(Records excerpted from a collection)

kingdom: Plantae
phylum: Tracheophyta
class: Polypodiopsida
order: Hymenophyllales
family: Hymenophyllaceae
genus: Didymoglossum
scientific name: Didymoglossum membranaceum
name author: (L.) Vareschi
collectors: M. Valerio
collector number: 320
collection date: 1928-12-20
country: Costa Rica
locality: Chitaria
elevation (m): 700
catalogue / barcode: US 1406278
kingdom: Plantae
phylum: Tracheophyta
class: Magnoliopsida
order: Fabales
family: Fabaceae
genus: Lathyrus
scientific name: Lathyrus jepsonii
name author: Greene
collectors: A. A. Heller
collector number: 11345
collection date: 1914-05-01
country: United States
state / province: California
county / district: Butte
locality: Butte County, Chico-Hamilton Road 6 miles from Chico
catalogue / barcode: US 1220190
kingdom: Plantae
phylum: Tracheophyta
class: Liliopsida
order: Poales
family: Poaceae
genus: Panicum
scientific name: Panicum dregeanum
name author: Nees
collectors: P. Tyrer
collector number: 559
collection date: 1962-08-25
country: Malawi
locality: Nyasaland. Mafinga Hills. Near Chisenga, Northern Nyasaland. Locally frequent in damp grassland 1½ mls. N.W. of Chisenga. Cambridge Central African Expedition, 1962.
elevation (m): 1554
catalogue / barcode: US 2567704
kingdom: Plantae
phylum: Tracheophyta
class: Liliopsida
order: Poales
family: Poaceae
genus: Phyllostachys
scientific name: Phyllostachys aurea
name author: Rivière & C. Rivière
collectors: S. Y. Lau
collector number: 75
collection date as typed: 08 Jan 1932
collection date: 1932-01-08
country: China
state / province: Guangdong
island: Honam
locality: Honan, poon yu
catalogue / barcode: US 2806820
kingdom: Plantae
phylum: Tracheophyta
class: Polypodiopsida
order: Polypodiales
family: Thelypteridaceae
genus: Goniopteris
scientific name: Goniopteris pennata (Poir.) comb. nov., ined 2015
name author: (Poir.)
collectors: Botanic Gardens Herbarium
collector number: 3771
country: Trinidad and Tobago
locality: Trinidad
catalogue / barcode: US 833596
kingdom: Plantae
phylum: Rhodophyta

What needs to be done
Can you quote the data from the line containing "collection date: 1914-05-01" through the line containing "catalogue / barcode: US 2567704", keeping both of those lines?

Reply
collection date: 1914-05-01
country: United States
state / province: California
county / district: Butte
locality: Butte County, Chico-Hamilton Road 6 miles from Chico
catalogue / barcode: US 1220190
kingdom: Plantae
phylum: Tracheophyta
class: Liliopsida
order: Poales
family: Poaceae
genus: Panicum
scientific name: Panicum dregeanum
name author: Nees
collectors: P. Tyrer
collector number: 559
collection date: 1962-08-25
country: Malawi
locality: Nyasaland. Mafinga Hills. Near Chisenga, Northern Nyasaland. Locally frequent in damp grassland 1½ mls. N.W. of Chisenga. Cambridge Central African Expedition, 1962.
elevation (m): 1554
catalogue / barcode: US 2567704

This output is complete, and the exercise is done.